*DATA SHOWN:*
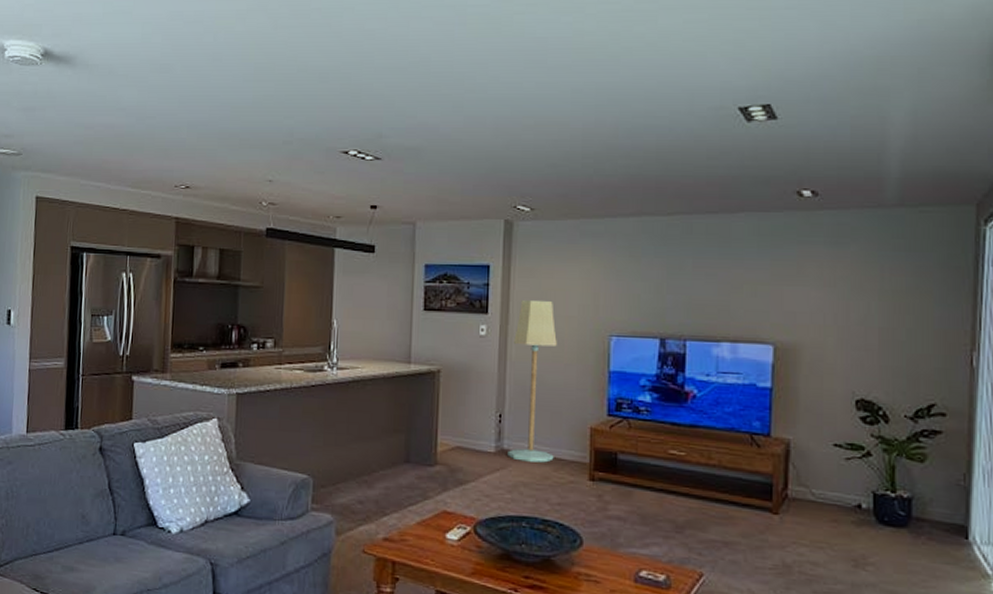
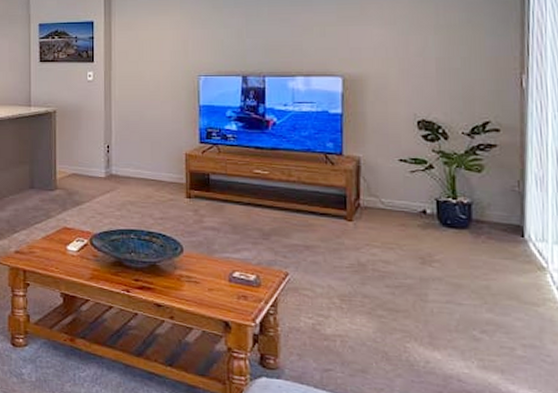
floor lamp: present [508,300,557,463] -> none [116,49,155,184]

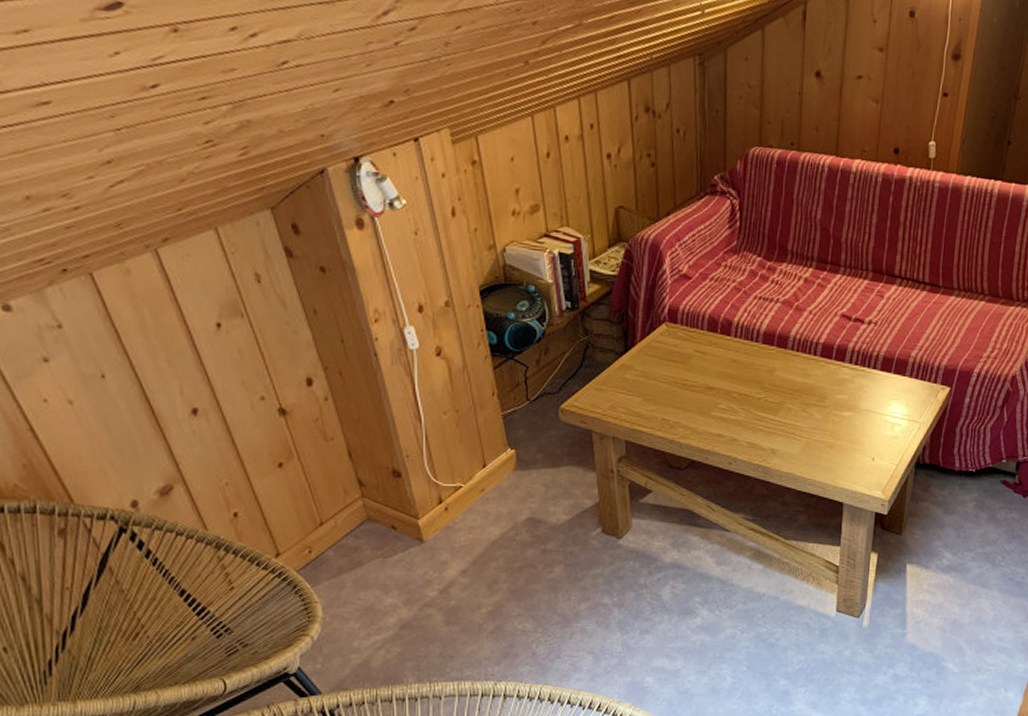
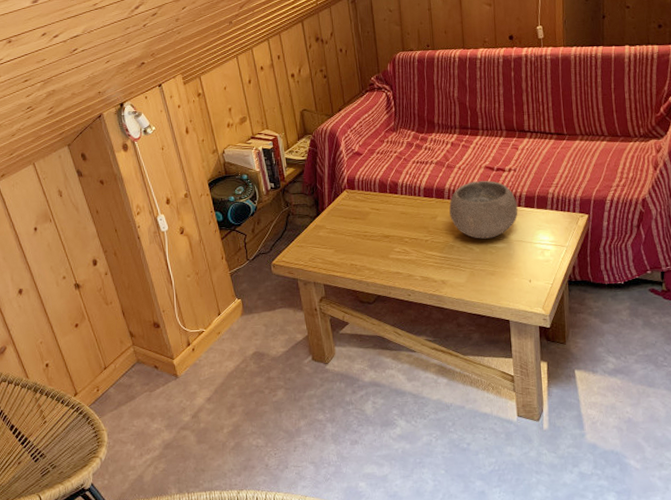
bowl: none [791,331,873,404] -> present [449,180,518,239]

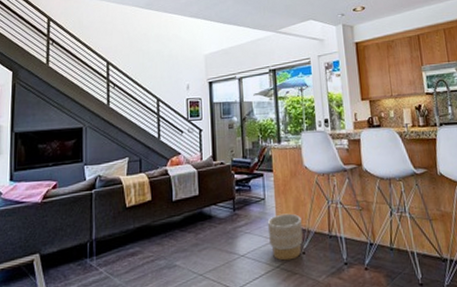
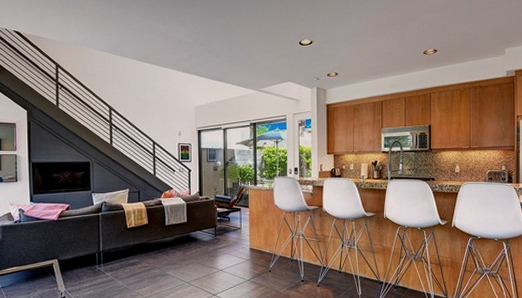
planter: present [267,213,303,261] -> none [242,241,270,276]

*WHAT YOU HAVE TO DO:* Would you write out exactly the lines of the data from the one holding "bowl: none [791,331,873,404]" to the final line, both included, with pictures left out?

*EXERCISE RESPONSE:*
bowl: none [791,331,873,404] -> present [449,180,518,239]

planter: present [267,213,303,261] -> none [242,241,270,276]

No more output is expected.